### [Work item]
Go over the listing below line by line and tally those containing "root". Give only the tally.

### [Extracted material]
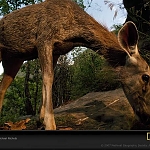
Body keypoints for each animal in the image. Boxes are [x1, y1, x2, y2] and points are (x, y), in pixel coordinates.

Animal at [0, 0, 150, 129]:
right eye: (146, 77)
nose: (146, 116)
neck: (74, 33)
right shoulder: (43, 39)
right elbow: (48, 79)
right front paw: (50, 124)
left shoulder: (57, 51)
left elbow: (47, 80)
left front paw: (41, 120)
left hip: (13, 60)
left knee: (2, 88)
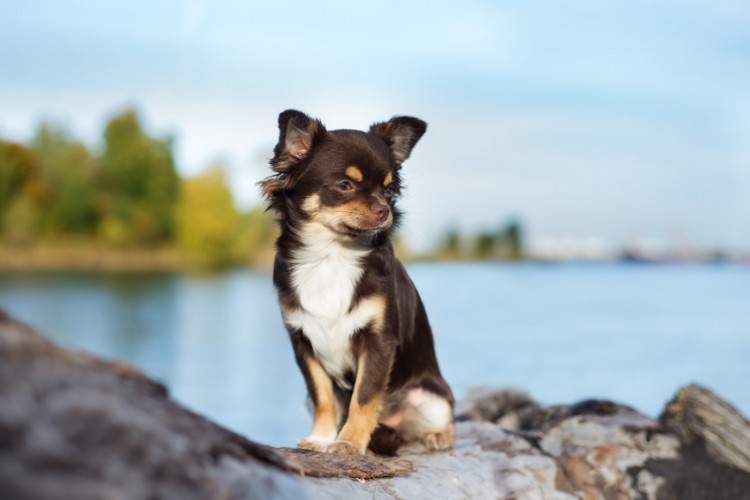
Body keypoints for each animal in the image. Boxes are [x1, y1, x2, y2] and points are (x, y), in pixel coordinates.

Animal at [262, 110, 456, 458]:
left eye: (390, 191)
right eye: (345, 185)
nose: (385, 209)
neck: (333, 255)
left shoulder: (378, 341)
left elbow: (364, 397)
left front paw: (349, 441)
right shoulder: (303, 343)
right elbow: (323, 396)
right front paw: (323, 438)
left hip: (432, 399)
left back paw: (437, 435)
==
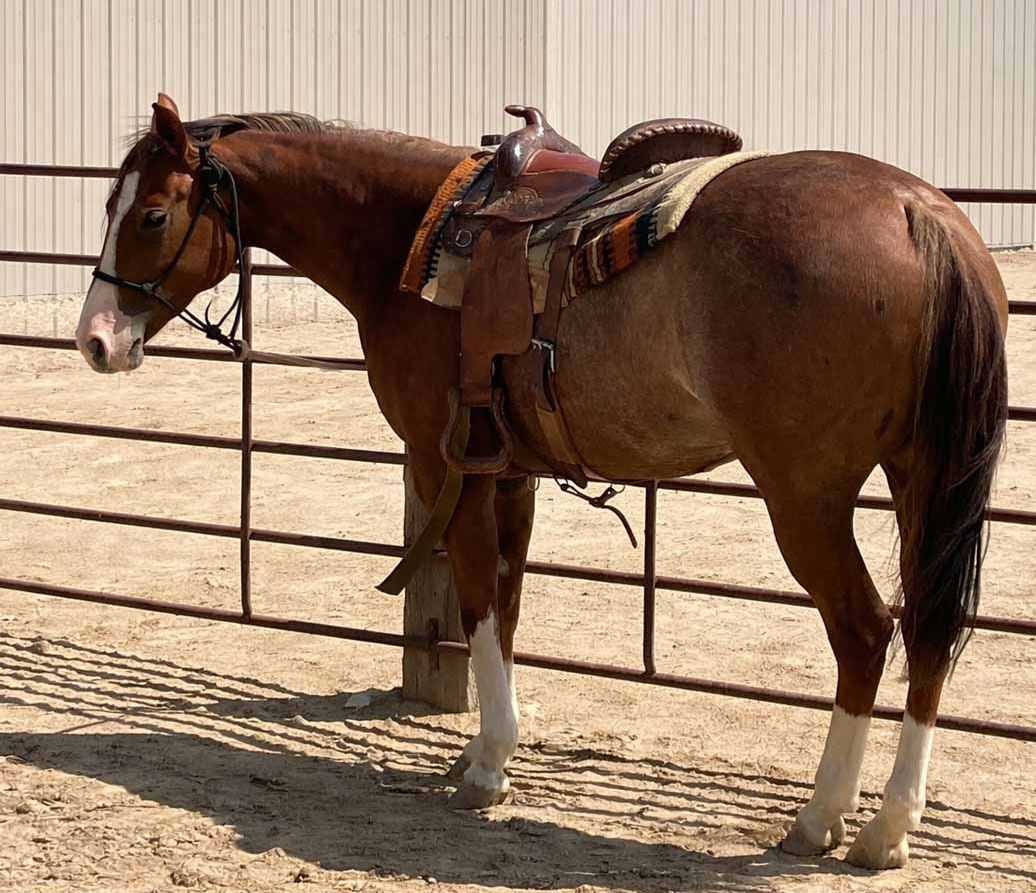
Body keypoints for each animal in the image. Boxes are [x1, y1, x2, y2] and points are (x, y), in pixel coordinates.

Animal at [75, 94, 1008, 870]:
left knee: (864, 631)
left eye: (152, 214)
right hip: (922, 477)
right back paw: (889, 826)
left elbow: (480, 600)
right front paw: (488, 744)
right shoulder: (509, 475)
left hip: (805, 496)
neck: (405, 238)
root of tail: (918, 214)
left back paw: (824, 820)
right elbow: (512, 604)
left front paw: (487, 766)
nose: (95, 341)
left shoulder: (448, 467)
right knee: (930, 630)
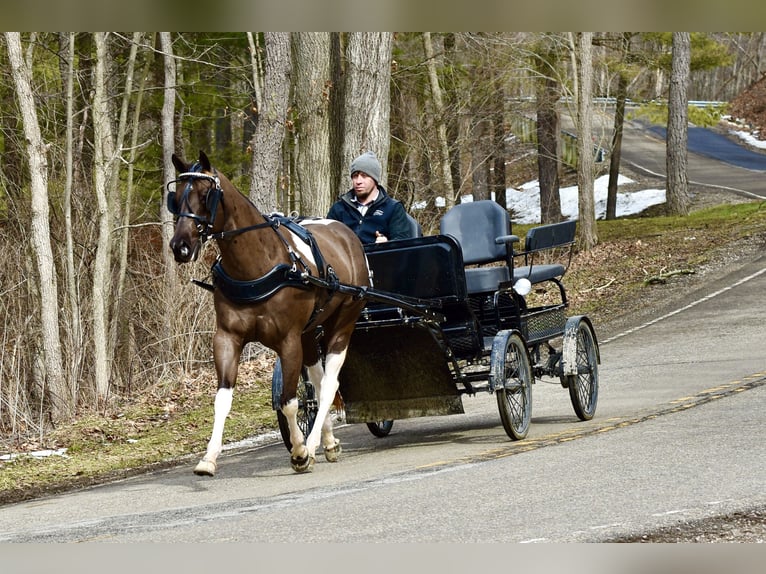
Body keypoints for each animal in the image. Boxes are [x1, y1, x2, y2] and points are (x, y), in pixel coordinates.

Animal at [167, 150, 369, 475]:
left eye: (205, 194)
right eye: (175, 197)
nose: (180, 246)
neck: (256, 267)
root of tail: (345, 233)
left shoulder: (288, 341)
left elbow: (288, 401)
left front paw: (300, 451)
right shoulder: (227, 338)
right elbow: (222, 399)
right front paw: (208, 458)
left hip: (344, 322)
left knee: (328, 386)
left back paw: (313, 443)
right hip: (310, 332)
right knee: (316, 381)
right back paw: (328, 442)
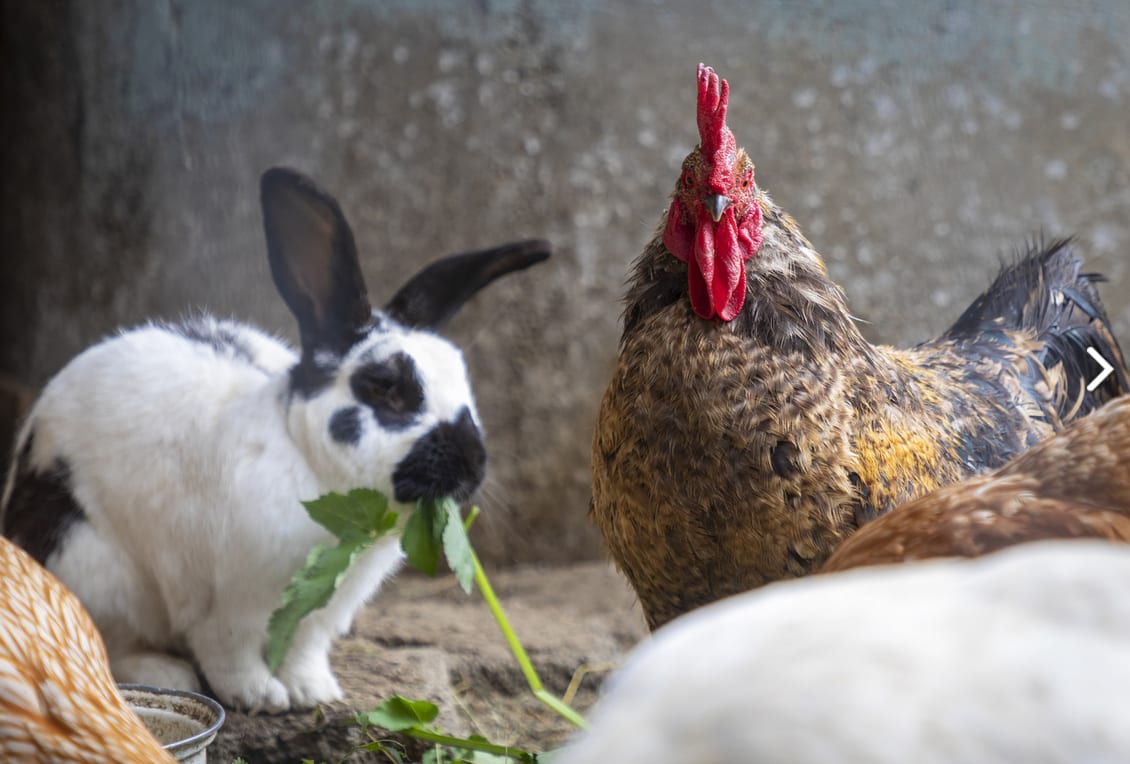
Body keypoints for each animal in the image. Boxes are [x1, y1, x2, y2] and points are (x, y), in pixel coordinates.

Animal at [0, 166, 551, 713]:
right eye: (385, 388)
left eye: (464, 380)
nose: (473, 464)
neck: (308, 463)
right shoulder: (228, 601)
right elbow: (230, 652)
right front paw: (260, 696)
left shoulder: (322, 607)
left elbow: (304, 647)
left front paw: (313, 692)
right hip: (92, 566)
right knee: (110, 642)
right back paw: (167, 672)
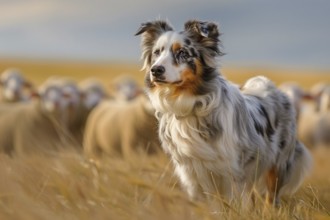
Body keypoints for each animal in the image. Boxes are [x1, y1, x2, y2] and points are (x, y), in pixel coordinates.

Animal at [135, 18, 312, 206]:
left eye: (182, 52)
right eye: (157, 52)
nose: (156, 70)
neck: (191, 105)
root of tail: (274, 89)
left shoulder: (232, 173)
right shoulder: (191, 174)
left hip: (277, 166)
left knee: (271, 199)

### [Expected answer]
3